Project Prevention is a controversial U.S. nonprofit that pays $300 to drug addicts who volunteer for long-term birth control, which often means sterilization. It has operated since 1997, originally as Children Requiring A Caring Kommunity (CRACK), just expanded to Britain (at £200), and plans to cover Australia and perhaps even Africa.
The British operation, which is funded by a single $20,000 donation from an American expat, has been controversial since at least March. The noise spilled over to Time magazine in April, which quoted a London-based treatment agency as calling Project Prevention "morally reprehensible and irrelevant," and continued in May. The storm reached a crescendo in October, when one British man accepted the cash for a vasectomy, in a televised ceremony. Some are even reported as accusing the group of "genocide" while, more circumspectly, former UK home secretary David Blunkett said:
My big worry is that, whatever the good intentions, this money is likely to go straight into the dealer's hands as they buy a £200 tranche of heroin or crack.
In the face of this torrent of criticism, the founder, Barbara Harris, remains extremely sure of herself and somewhat cavalier in her attitudes, for instance saying:
If they want to tell their doctor, that's their choice - we don't communicate with doctors.
That seems odd: Her organization is predicated on the irresponsibility of the clients, and yet she blithely abdicates any liability to ensure they get proper medical advice. And then there is an infamous comment that she has repeated rather than retracting:
We don't allow dogs to breed. We spay them. We neuter them. We try to keep them from having unwanted puppies, and yet these women are literally having litters of children.
Some of the publicity may seem a little overblown. After all, precisely one Briton has taken the money (incidentally, he seems not to conform to the stated rules that addicts they pay already be parents), and in 13 years, Project Prevention has paid for only 1319 women to have tubal ligations, as well as for 54 vasectomies and 2227 clients who adopted other forms of long-term birth control, such as IUDs, Depo-Provera, etc.
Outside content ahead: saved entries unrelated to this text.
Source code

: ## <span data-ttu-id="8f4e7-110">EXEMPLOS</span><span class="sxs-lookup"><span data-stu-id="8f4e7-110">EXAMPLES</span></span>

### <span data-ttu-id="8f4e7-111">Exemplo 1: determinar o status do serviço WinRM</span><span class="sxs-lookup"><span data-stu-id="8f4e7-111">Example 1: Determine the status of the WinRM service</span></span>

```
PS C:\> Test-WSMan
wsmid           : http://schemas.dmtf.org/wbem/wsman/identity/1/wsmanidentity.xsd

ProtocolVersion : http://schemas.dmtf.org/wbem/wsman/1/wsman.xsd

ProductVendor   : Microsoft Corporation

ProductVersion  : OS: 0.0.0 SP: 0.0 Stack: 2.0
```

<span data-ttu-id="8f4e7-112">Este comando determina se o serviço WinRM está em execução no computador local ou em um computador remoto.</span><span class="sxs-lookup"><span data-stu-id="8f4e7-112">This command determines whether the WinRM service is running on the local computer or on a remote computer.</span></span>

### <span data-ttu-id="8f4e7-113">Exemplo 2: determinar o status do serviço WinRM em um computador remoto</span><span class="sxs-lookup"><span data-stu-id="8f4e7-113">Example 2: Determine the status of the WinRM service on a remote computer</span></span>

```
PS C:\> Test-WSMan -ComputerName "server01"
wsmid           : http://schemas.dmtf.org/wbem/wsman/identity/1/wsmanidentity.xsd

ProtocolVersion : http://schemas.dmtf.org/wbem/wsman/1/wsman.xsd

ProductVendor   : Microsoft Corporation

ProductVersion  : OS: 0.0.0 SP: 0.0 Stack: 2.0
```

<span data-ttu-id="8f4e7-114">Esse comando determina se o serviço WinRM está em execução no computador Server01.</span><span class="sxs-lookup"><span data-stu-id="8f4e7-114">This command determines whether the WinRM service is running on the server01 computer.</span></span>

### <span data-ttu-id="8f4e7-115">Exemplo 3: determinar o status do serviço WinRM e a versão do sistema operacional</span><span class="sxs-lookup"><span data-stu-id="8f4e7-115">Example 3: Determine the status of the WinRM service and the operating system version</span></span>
That hardly seems like an efficient use of a reported half a million dollars a year in donations, from a donor base that includes the billionaire Republican Richard Scaife.
Project Prevention may not be a classic scam, in that its officers may be sincere, but it represents a very dangerous tendency, and one that is superficially all too appealing. (An online Huffington Post poll is currently showing majority support for its activities, albeit with vigorous debate in the comments.) That is why the National Advocates for Pregnant Women has come out strongly in opposition, while the Committee on Women, Population, and the Environment (CWPE) has summarized many of the reasons to oppose CRACK aka Project Prevention (full explanations here):
- The mission is eugenic, and violates the rights of marginalized women with substance abuse issues.
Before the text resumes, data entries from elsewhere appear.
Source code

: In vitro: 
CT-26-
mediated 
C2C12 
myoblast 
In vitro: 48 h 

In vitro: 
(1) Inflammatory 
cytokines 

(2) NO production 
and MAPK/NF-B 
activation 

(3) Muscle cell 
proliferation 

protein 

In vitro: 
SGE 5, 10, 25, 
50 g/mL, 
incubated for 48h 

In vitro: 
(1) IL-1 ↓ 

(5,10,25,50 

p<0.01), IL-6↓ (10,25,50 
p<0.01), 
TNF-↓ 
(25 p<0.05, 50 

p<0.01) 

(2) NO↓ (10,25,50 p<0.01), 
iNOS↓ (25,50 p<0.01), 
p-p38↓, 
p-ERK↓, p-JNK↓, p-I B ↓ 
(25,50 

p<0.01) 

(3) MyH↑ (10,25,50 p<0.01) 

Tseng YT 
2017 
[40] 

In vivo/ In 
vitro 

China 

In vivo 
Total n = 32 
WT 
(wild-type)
- It limits birth control options, by compensating women only for certain methods, which provide no protections against STDs.
- It also increases health risks for women by encouraging them to put more chemicals into their weakened bodies.
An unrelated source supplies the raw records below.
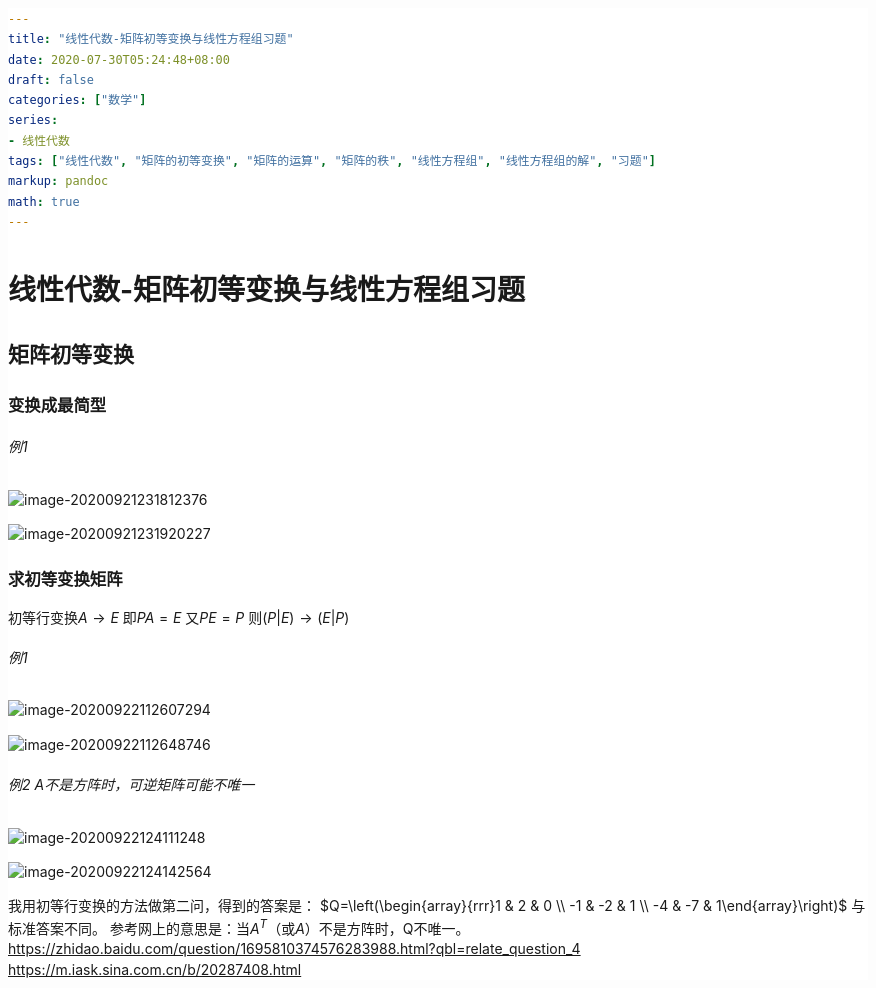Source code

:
 ```yaml
---
title: "线性代数-矩阵初等变换与线性方程组习题"
date: 2020-07-30T05:24:48+08:00
draft: false
categories: ["数学"]
series:
- 线性代数
tags: ["线性代数", "矩阵的初等变换", "矩阵的运算", "矩阵的秩", "线性方程组", "线性方程组的解", "习题"]
markup: pandoc
math: true
---
```


# 线性代数-矩阵初等变换与线性方程组习题

## 矩阵初等变换

### 变换成最简型

###### 例1

![image-20200921231812376](https://picgo12138.oss-cn-hangzhou.aliyuncs.com/md/image-20200921231812376.png)

![image-20200921231920227](https://picgo12138.oss-cn-hangzhou.aliyuncs.com/md/image-20200921231920227.png)

### 求初等变换矩阵

初等行变换$A \rightarrow E$
即$PA = E$
又$PE = P$
则$(P|E) \rightarrow (E|P)$ 

###### 例1

![image-20200922112607294](https://picgo12138.oss-cn-hangzhou.aliyuncs.com/md/image-20200922112607294.png)

![image-20200922112648746](https://picgo12138.oss-cn-hangzhou.aliyuncs.com/md/image-20200922112648746.png)

###### 例2 A不是方阵时，可逆矩阵可能不唯一

![image-20200922124111248](https://picgo12138.oss-cn-hangzhou.aliyuncs.com/md/image-20200922124111248.png)

![image-20200922124142564](https://picgo12138.oss-cn-hangzhou.aliyuncs.com/md/image-20200922124142564.png)

我用初等行变换的方法做第二问，得到的答案是：
$Q=\left(\begin{array}{rrr}1 & 2 & 0 \\ -1 & -2 & 1 \\ -4 & -7 & 1\end{array}\right)$
与标准答案不同。
参考网上的意思是：当$A^T$（或$A$）不是方阵时，Q不唯一。
https://zhidao.baidu.com/question/1695810374576283988.html?qbl=relate_question_4
https://m.iask.sina.com.cn/b/20287408.html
- It impedes the goals of substance abuse treatment by encouraging one quick fix and ignoring medical treatment for substance abuse.
- It capitalizes on the myths about "crack babies," which have been called "the epidemic that wasn't."
CWPE concludes its list of criticisms thus:
Women with substance abuse problems need drug treatment, decent jobs, educational opportunities, mental health services, and childcare services. It is the lack of these services and the denial of human dignity, which exacerbate conditions of poverty, racism, social status and gender discrimination. These conditions can lead to women seeking out substances to medicate pain. Therefore, it is oppression that needs to be eliminated, not the reproductive capacity of women.